Eat. Sleep. Play basketball.
Paulla Weekes, 12, tags along with her parents to their basketball games to practise while they play. She practises at school. She practises at home.
When asked if there’s a day she doesn’t play basketball, she shakes her head, grinning shyly. She wouldn’t have it any other way.
Caroline Makaruk, also 12, practises “for hours a week, just shooting and working on things that I have to get better at.”
Eleven-year-old Brianna Breedy’s idea of taking a break from practising is playing basketball video games.
Their practice pays off — the 11-girl team is the two-time provincial champions in Division 1. Their records the past two seasons: 27-3 and 27-5.
They practise as a team twice a week for 90 minutes. The rising cost of gym rentals forced the team to cut back on its practice time this year.
They play at the AAA level in exhibition games and in weekend tournaments in Ontario and in the United States.
Most of the girls are from Scarborough, though some are from the York and Durham regions. Seven girls have been on the team for all three years of head coach Brian Breedy’s tenure.
Coaching young girls can sometimes lead to problems if cliques form or if they don’t get along.
This team doesn’t have that issue.
“We have a strong relationship … and we get along together. … Most teams (don’t) have that, so we have that connection,” Paulla said.
“We always work together and we never give up on each other. We just keep going,” said 12-year-old Mary Caplice, who has been on the team for three years.

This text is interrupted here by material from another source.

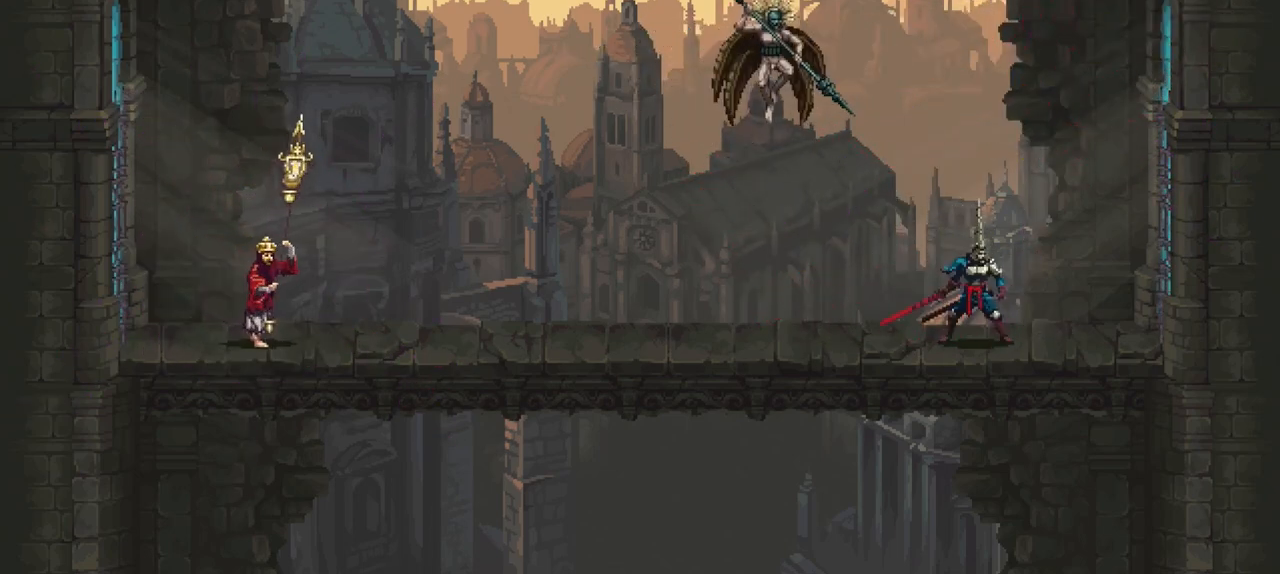
{"buttons": [], "left_stick": "right", "right_stick": "center", "events": [[17, "left_stick", "right"]]}
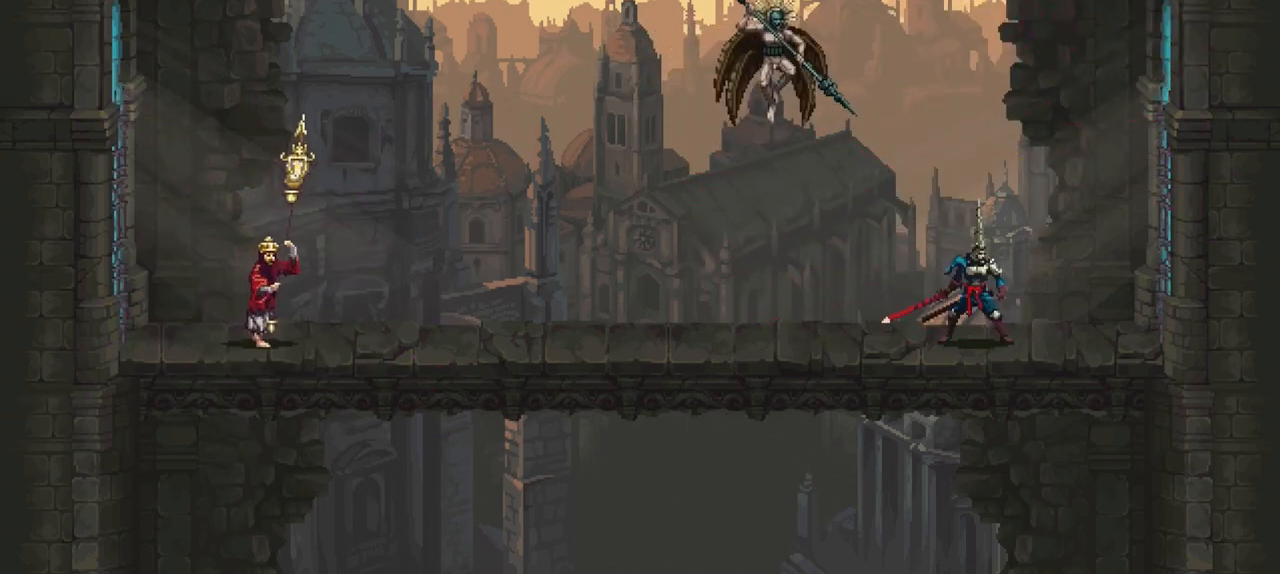
{"buttons": [], "left_stick": "right", "right_stick": "center", "events": []}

“I just don’t believe that the success we’ve had has taken place on the court, it’s the girls bonding away from the court,” said Breedy, who is Brianna’s father.

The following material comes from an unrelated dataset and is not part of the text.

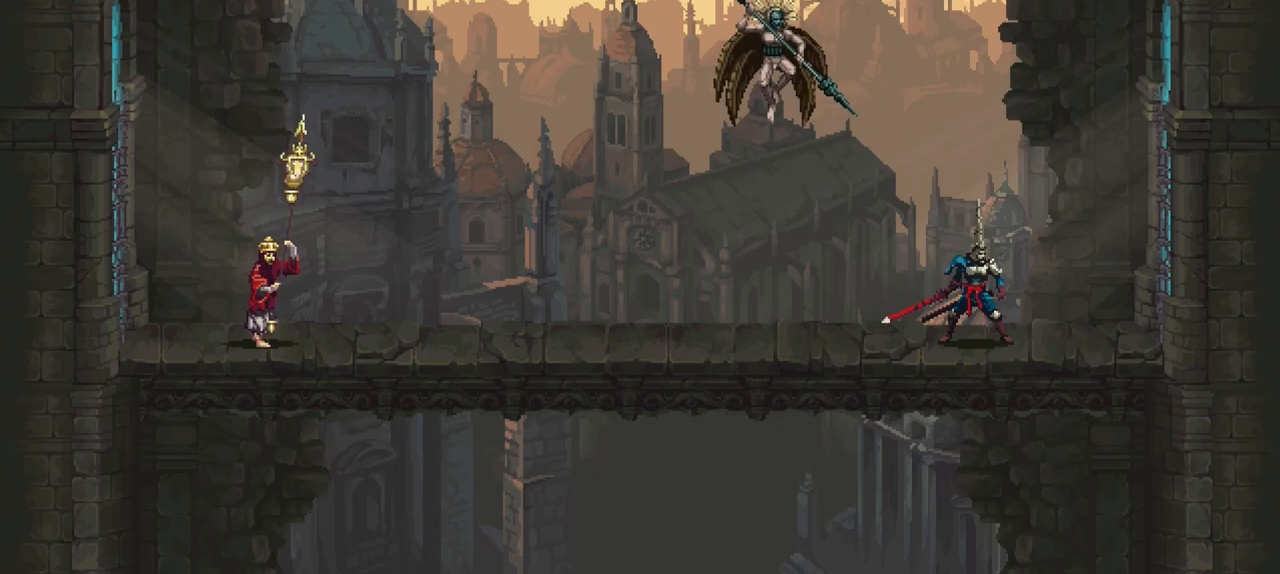
{"buttons": [], "left_stick": "right", "right_stick": "center", "events": []}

The team-building activities start before the season, at a barbecue hosted by Breedy. During the season, the girls go bowling, skating and go-karting together.
All of the their achievements are showcased on the team’s website, whether it is scoring 103 per cent on a math test, or finishing first at a cross-country running meet.
Though not all the girls call Scarborough home, Breedy said he believes the team has a duty to give back to the community. One of the team managers is working on getting the girls into a local food bank or nursing home.
The team’s goal this year is to three-peat as provincial champions.
Breedy knows he has a talented, disciplined group of girls who can bring the title home. But he also knows the team has a target on their back, and stresses to the girls that they need to put in the work, in order to win.
“I will never let them get to that point where they feel like they’re better than any other team,” he said.
“We respect every team. We don’t fear anybody, but we respect them.”